Степан Сергеевич на время онемел.
— Яна, я знаю тебя с детства…
— И я вас, но это ничего не меняет.
— Как ты могла такое подумать про меня? — спросил Степан Сергеевич.
— А больше не на кого так думать, извините.
— Я не хочу больше тебя знать! — театрально поджал губы Илюшин.
— Ваше дело… Но вы главного не знаете — Люся забеременела и родила в больнице.
— Как родила? — оторопел Степан Сергеевич.
— Врачи скрыли это, а ребенка отдали на усыновление бездетной паре. Сейчас этот ребенок, конечно, уже вырос, но для вас это неприятный факт. А знаете почему? Я знаю, кто этот ребенок, и добьюсь проведения ДНК-теста на установление вашего отцовства. И это послужит доказательством того, что Люсю изнасиловали именно вы. Что? Больше ничего не хотите мне сказать?
— Ты — ведьма! — ответил Илюшин.
— Я знаю, мне уже такое говорили, и не раз.
— По этому преступлению прошли все сроки давности, — засуетился Степан Сергеевич.

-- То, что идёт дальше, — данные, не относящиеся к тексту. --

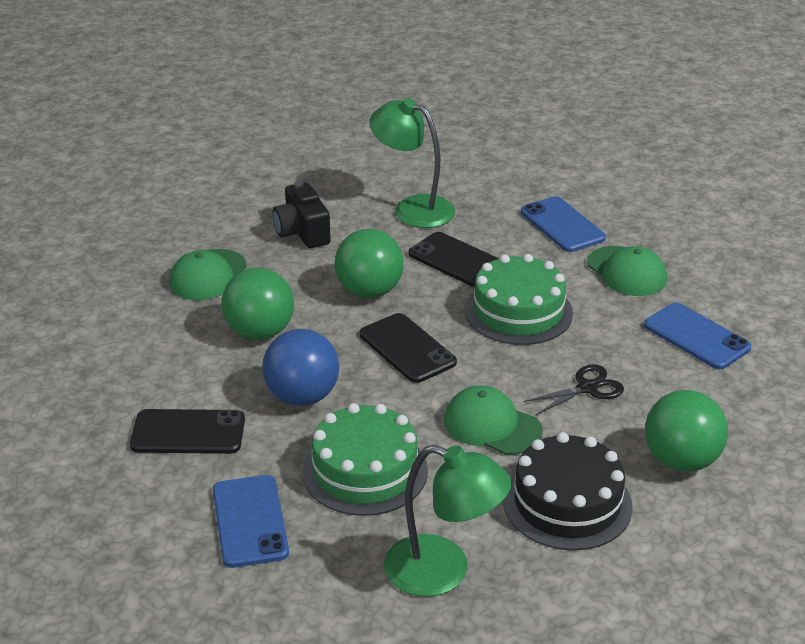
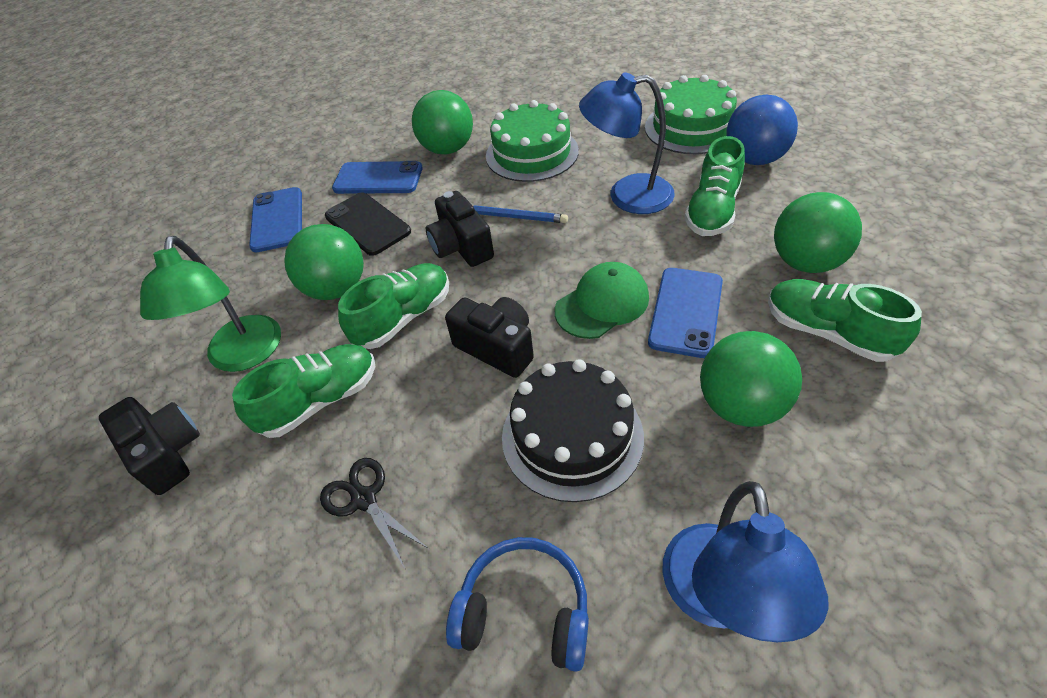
black camera: 1 -> 3
black phone: 3 -> 1
blue headphones: 0 -> 1
blue lamp: 0 -> 2
blue pencil: 0 -> 1
green ball: 3 -> 4
green cap: 3 -> 1
green lamp: 2 -> 1
green shoe: 0 -> 4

— А как же совесть? — спросила Яна, смерив его уничижительным взглядом. — Знаете… Это я не хочу вас больше знать. Мне неприятно, что в моем детстве присутствовал такой человек, как вы… дядя Степа. Вы — преступник! Вы Люсе жизнь сломали! — заявила Яна.
— Господи! В одном театре и маньяк, и насильник! — удивился Петр. — Ничего себе Театр юного зрителя! С ума сойти! Что теперь Илюшину будет?
— К сожалению, ничего, срок давности… Но как он будет работать в театре, не представляют. Все в шоке, и никто не хочет его видеть, — ответила Цветкова.
— Но он же должен ответить за свое преступление! — воскликнул Петр.
— Считай, что уже ответил. Ему теперь придется несладко. Прощай, профессия! Прощай, сцена! Для театра Степан Сергеевич умер. Это — провал! А так, да… его не посадят, да и заявления от потерпевшей нет. Все шито-крыто. Мне это тоже очень неприятно, я много лет знала этого человека и не ожидала, что вскроется такой факт из его биографии.
— У каждого свои скелеты в шкафу, — ответил Петр.
— Ага! — согласилась Яна, жуя свое любимое пирожное — эклер.
Петр же не испытывал такого удовольствия.